I do read the DisBoards (although reluctantly, and with very little joy, it typically pisses me off more than it informs me of anything). I've been on them for many years (with very little posting on my part). But I do take great interest in the Photography boards over there. I look at everyone's pictures (the best way to judge a camera, IMO), read their thoughts on P&S's, and even absorb a bit of knowledge about Mirrorless (which I did consider this time, I just don't think I'm ready for one yet, both in skill level and price level...maybe next time) and DSLR's (so far out of my price range it's not funny! The lenses alone would be two months salary for me!).

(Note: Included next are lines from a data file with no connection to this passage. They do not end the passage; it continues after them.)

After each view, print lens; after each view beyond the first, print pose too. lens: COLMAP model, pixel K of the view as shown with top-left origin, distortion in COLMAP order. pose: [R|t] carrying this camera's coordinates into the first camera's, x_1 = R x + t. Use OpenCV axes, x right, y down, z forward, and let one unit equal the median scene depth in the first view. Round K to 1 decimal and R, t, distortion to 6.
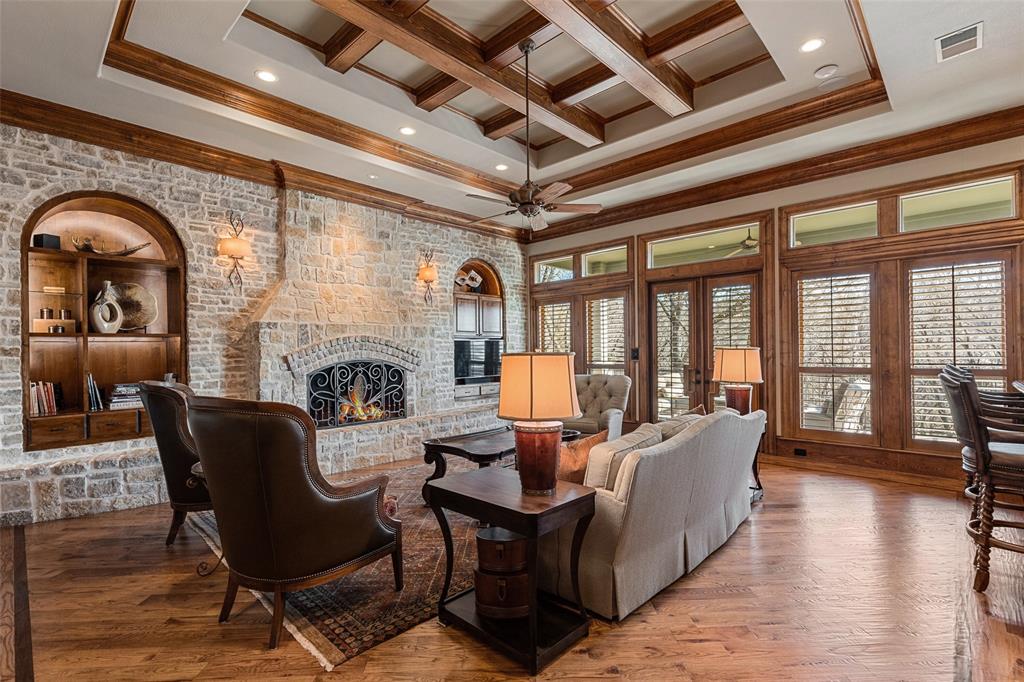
lens RADIAL K [[466.5, 0, 514.4], [0, 466.5, 344.4], [0, 0, 1]] dist [0.003044, 0.000193]
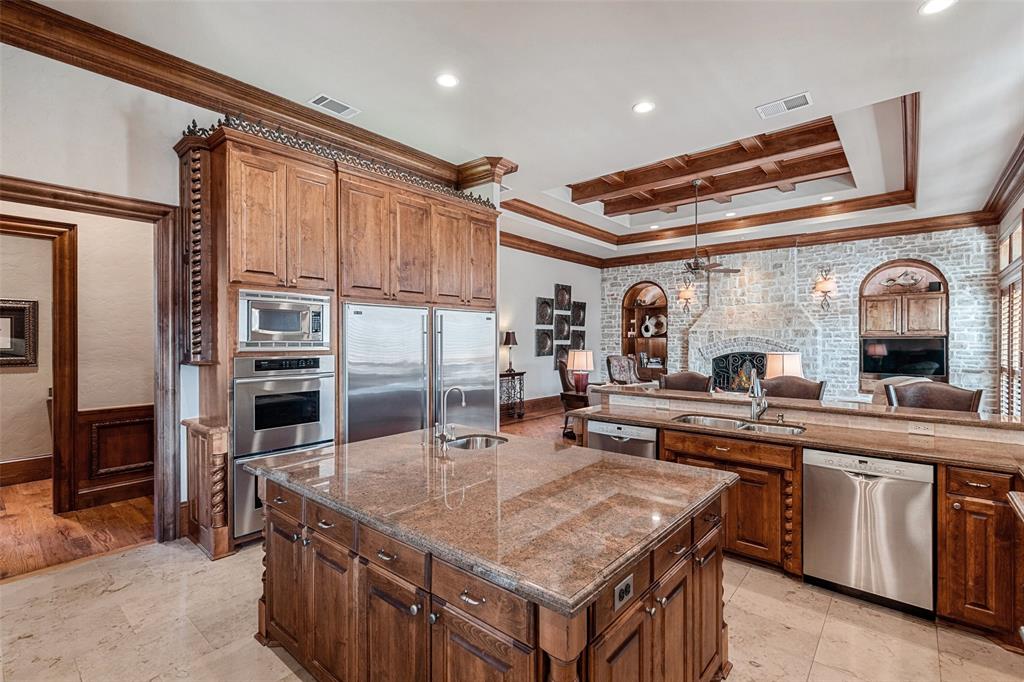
lens RADIAL K [[466.5, 0, 511.8], [0, 466.5, 342.8], [0, 0, 1]] dist [0.003044, 0.000193]
pose [[0.047852, 0.013718, -0.998760, 0.892016], [0.003419, 0.999898, 0.013897, -0.016666], [0.998849, -0.004080, 0.047800, 0.093116]]
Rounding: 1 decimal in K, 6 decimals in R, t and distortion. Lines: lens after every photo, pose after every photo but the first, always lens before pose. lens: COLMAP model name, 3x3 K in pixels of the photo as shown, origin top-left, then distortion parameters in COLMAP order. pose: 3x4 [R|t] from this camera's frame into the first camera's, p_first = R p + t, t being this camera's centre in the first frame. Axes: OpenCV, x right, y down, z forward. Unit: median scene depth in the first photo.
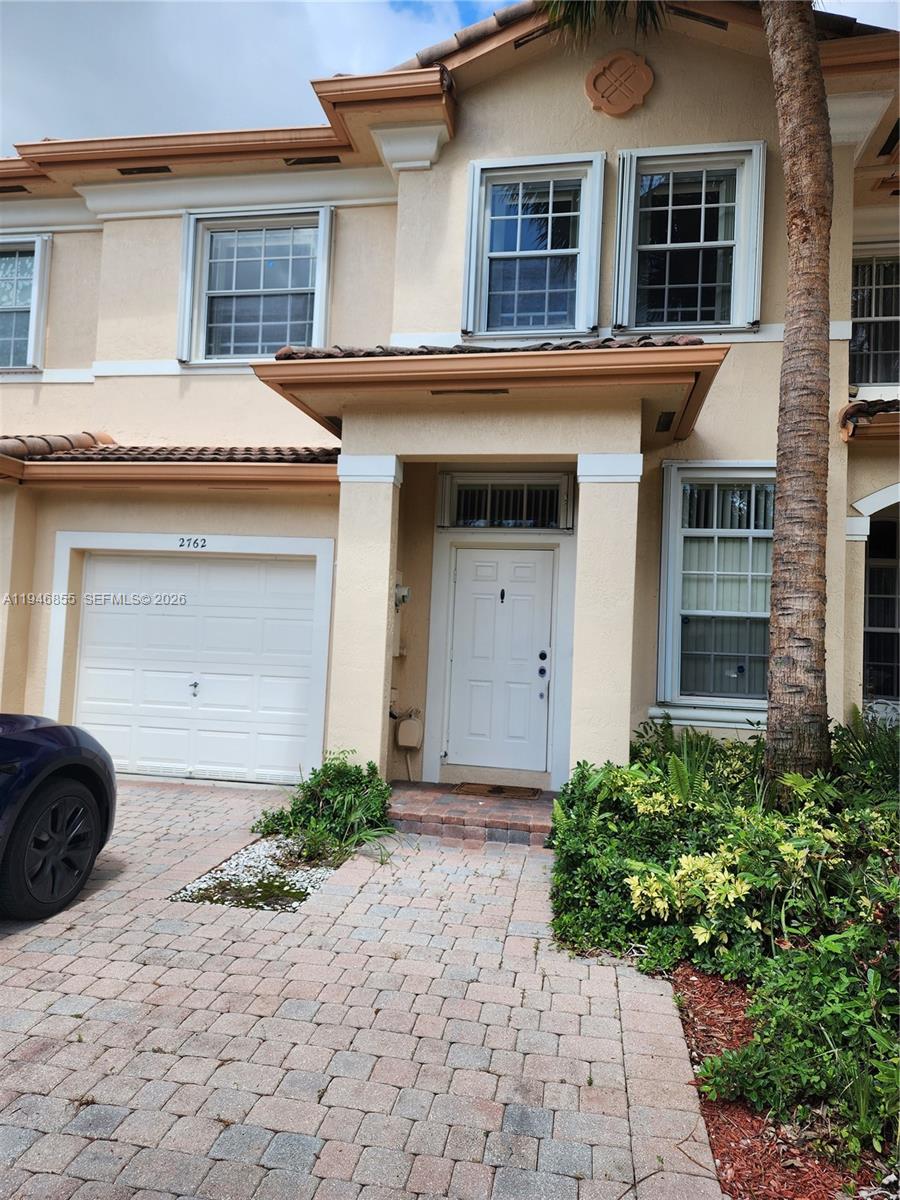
lens RADIAL K [[805.4, 0, 449.5], [0, 805.4, 610.1], [0, 0, 1]] dist [0.003176, 0.001578]
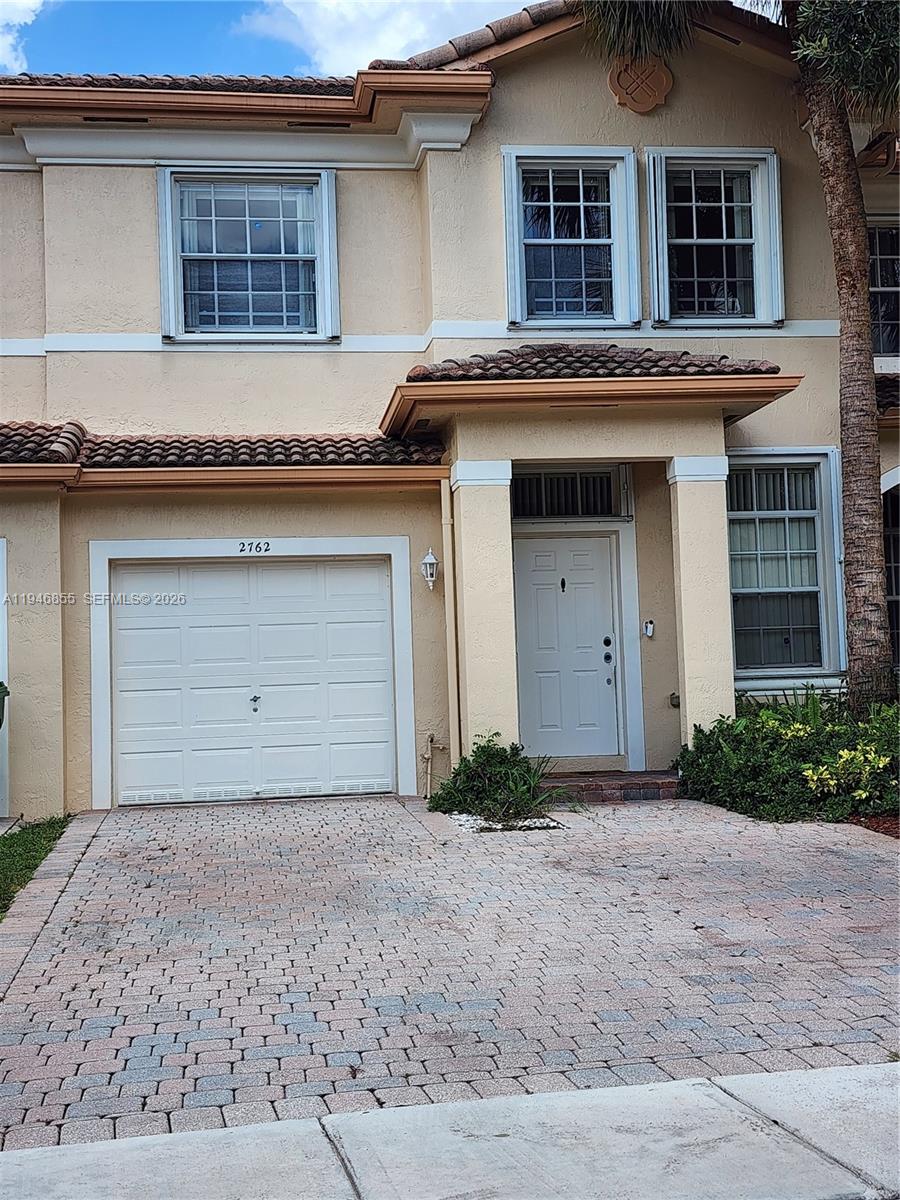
lens RADIAL K [[1586.6, 0, 450.1], [0, 1586.6, 596.2], [0, 0, 1]] dist [0.031221, 0.000000]
pose [[0.948108, -0.057089, 0.312783, -0.697194], [0.060143, 0.998190, -0.000117, -0.012361], [-0.312210, 0.018923, 0.949825, -0.844177]]
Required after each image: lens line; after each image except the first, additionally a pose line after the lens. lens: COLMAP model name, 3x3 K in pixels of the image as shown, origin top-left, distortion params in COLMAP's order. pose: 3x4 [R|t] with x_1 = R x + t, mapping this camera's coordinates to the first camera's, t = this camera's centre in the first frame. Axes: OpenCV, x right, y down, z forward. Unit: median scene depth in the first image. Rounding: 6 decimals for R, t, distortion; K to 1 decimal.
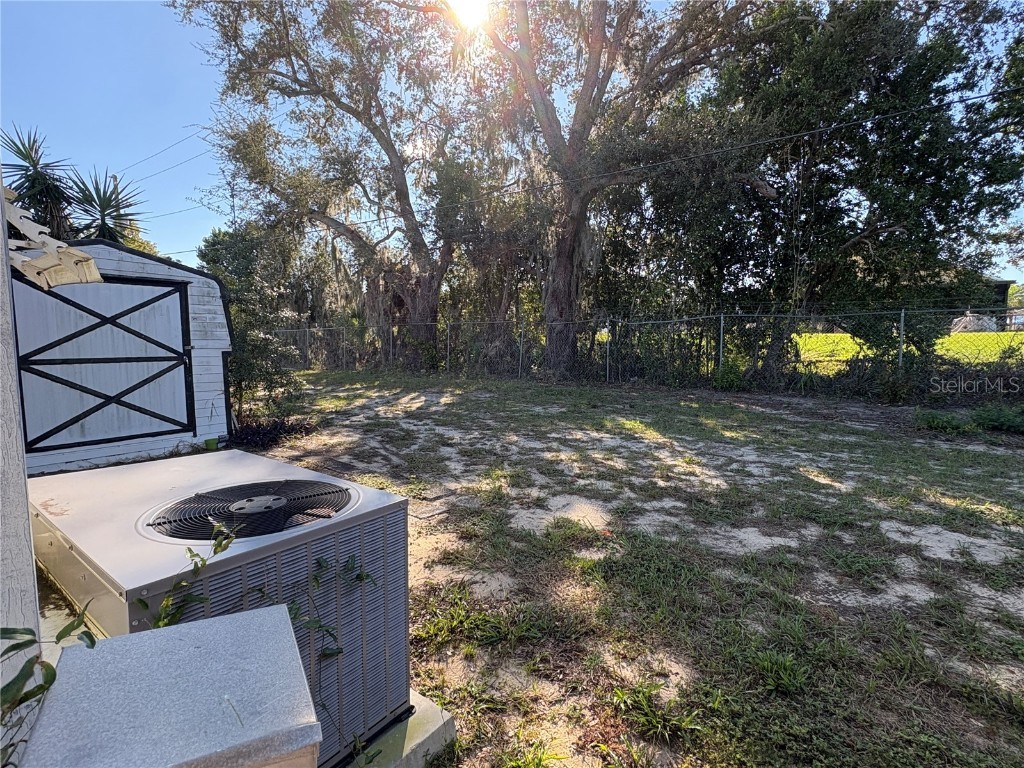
lens RADIAL K [[489.5, 0, 512.0], [0, 489.5, 384.0], [0, 0, 1]] dist [0.000760, -0.000869]
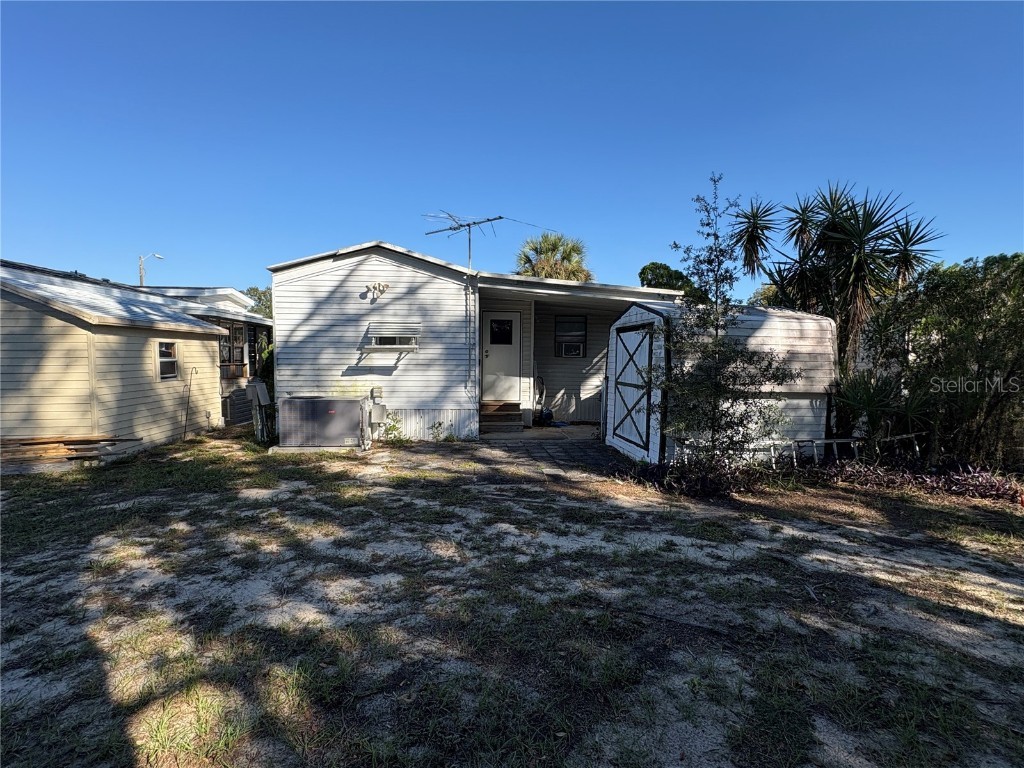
lens RADIAL K [[489.5, 0, 512.0], [0, 489.5, 384.0], [0, 0, 1]] dist [0.000760, -0.000869]
pose [[-0.728568, 0.022823, -0.684593, 0.574601], [-0.079268, 0.989920, 0.117363, -0.270272], [0.680371, 0.139773, -0.719415, 2.469105]]
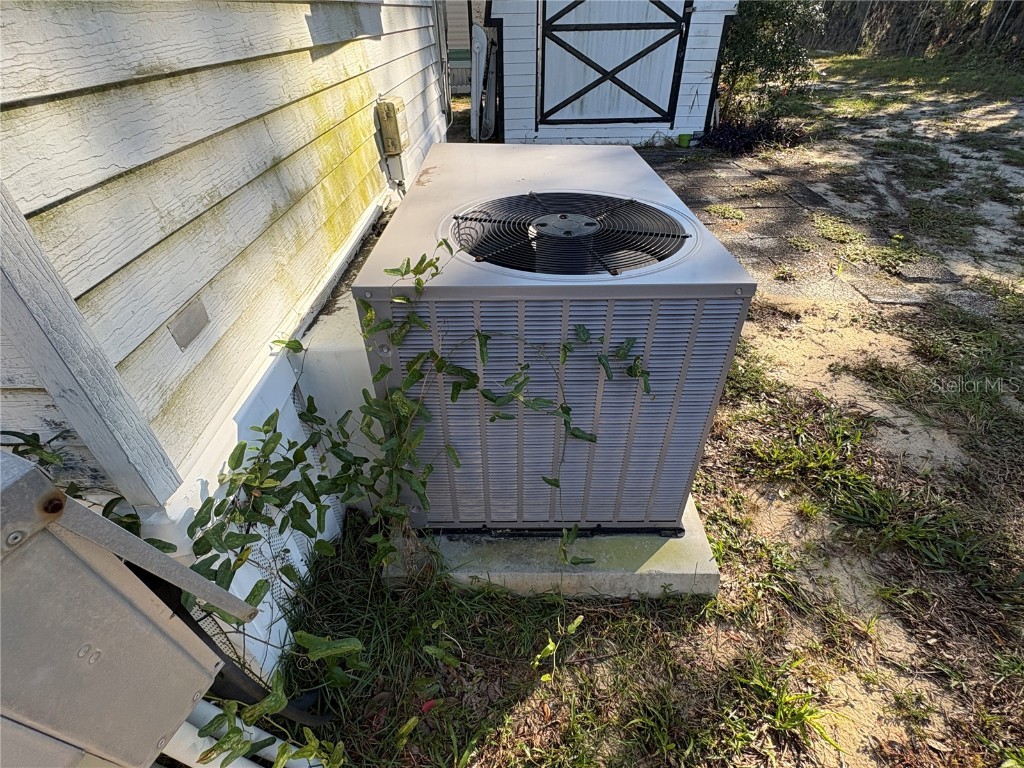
lens RADIAL K [[489.5, 0, 512.0], [0, 489.5, 384.0], [0, 0, 1]] dist [0.000760, -0.000869]
pose [[0.595587, 0.474162, -0.648418, 0.016808], [-0.055075, 0.829407, 0.555924, 0.013055], [0.801400, -0.295389, 0.520099, 0.188907]]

The more research I did, the more I started leaning toward the Sony rx100 (the supposed best P&S ever made with DSLR quality pics). Knowing they were about to come out with its successor, the m2, I waited to see what the initial reviews of it were...they were very positive, but still, there was no Disney-themed reviews or pictures for me to ogle at and make my decision. Following the advice of a DisBoard member who loves the rx100, I took the plunge on the m2 anyway. Here's hoping and thanks bunches Havoc!
The only "bad point" I've identified so far is that it's not a touch screen. The past five cameras I've had have all been touch screens. I miss that already. The fact that I can use filters is a big plus (although taking the time to switch out or add filters might be difficult). It also has RAW capability, another area I'm anxious to delve into. I'm just excited to take pictures on dark rides...that's the true test of any camera!
Ultimately, camera choice is personal. It's what you're comfortable with and the final product that makes the camera. Professional photographers say it's the photographer and not the camera that makes the picture, but I disagree...I'm a crappy photographer but even I can turn out a few decent shots given the right instrument. The software you use in post-production is another big element, but that's for another blog series!